Extrait –
────────────────────────────────────────

Par acte du 8 octobre 2014, la société Orange a fait assigner la société Sequalum devant le tribunal de commerce de Nanterre aux fins d'indemnisation de son préjudice financier résultant de l'occupation jugée sans droit ni titre de ses infrastructures de génie civil.

Par jugement du 2 mars 2016, le tribunal de commerce de Nanterre a :

- Dit que la société Sequalum occupe sans droit ni titre le génie civil de la société Orange dans les installations de génie civil dont la société Orange est propriétaire et définies par les conventions conclues en 1999, 2001 et 2004 et leurs avenants du 12 décembre 2011 ;

- Condamné la société Sequalum à payer à la société Orange la somme de 1 € à titre de dommages et intérêts;

- Débouté la société Orange de sa demande subsidiaire d'ordonner une expertise judiciaire ;

- Débouté la société Sequalum de sa demande reconventionnelle de condamner la société Orange à lui payer la somme de 500.000 € à titre de dommages et intérêts ;

- Dit n'y avoir lieu à application des dispositions de l'article 700 du code de procédure civile ;

- Dit n'y avoir lieu à ordonner l'exécution provisoire ;

- Condamné la société Sequalum aux dépens.

Le 22 avril 2016, la société Orange a interjeté appel de cette décision.

Par arrêt du 18 juillet 2017, la cour d'appel de Versailles a :

- Infirmé le jugement entrepris en toutes ses dispositions sauf en ce qu'il a débouté la société Orange de sa demande subsidiaire d'expertise,

Statuant de nouveau du seul chef des dispositions réformées et y ajoutant :

- Débouté la société Orange de l'ensemble de ses demandes,

- Condamné la société Orange aux entiers dépens de première instance et d'appel,

- Condamné la société Orange à verser à la société Sequalum une indemnité de 25.000 euros à titre de frais irrépétibles,

- Débouté les parties de leurs demandes plus amples ou contraires.

Le 15 novembre 2017, la société Orange a formé un pourvoi à l'encontre de cet arrêt.

Par arrêt du 7 mai 2019, la Cour de cassation a cassé l'arrêt du 18 juillet 2017, sur le fondement des articles 4 et 455 du code de procédure civile, et renvoyé les parties devant la cour d'appel de Versailles autrement composée.

La Cour de cassation a notamment reproché à la cour d'appel de Versailles de s'être déterminée sans préciser en quoi les documents qu'elle citait étaient pertinents, et sans dire à quel titre la société Sequalum était venue aux droits de la société Numéricâble, ce qui était contesté. Elle a également fait grief à la cour d'avoir méconnu les termes du litige en retenant que la société Sequalum n'admettait pas avoir déployé ex nihilo des fibres optiques dans le réseau civil cédé par la société Orange, alors que les parties étaient au contraires d'accord sur ce fait.

Par déclaration de saisine du 3 juillet 2019, la société Orange a saisi la cour d'appel de Versailles.

────────────────────────────────────────

Données extraites
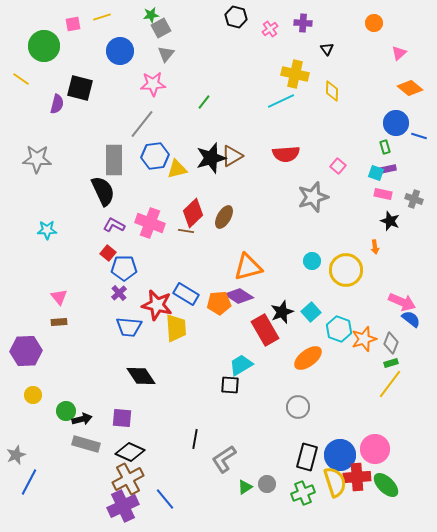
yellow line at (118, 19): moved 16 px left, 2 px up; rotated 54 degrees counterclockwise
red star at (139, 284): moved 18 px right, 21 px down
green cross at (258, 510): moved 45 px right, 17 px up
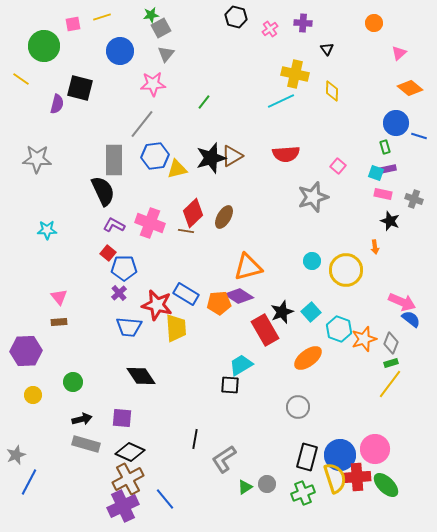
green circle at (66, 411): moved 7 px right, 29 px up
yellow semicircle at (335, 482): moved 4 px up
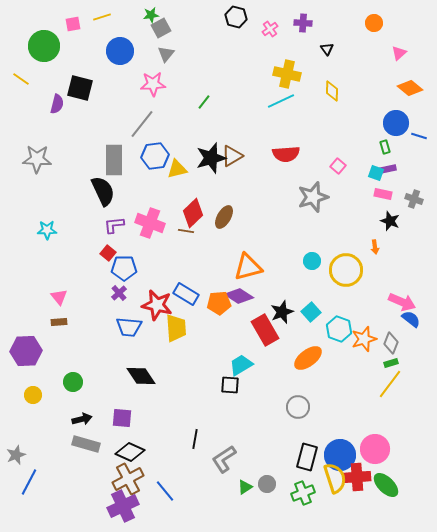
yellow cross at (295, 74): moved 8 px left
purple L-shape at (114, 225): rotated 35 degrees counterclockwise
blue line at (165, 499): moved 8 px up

────────────────────────────────────────

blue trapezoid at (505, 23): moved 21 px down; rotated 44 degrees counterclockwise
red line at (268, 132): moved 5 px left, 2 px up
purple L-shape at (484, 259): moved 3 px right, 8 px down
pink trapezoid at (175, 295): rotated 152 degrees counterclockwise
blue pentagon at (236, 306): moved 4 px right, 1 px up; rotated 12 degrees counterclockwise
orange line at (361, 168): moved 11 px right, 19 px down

────────────────────────────────────────

Consignes –
[A] Répondez aux questions suivantes d'après l'extrait :
(i) Devant quel tribunal la société Orange a-t-elle fait assigner la société Sequalum ?
(ii) Quelle somme la société Sequalum demandait-elle à titre reconventionnel ?
(iii) À quelle date la Cour de cassation a-t-elle cassé l'arrêt de la cour d'appel de Versailles ?
[B] Indiquez, s'il vous plaît, si chaque affirmation concorde avec l'extrait, en répondant par oui ou non et en citant les mots qui tranchent :
(i) Le tribunal de commerce a ordonné l'exécution provisoire.
(ii) La cour d'appel a condamné la société Orange à verser 25.000 euros à la société Sequalum.
(iii) La société Orange a interjeté appel du jugement le 22 avril 2016.

Corrigés –
[A]
(i) Devant le tribunal de commerce de Nanterre.
(ii) 500.000 € à titre de dommages et intérêts.
(iii) Le 7 mai 2019.

[B]
(i) Non : « Dit n'y avoir lieu à ordonner l'exécution provisoire ».
(ii) Oui : « Condamné la société Orange à verser à la société Sequalum une indemnité de 25.000 euros à titre de frais irrépétibles ».
(iii) Oui : « Le 22 avril 2016, la société Orange a interjeté appel de cette décision. »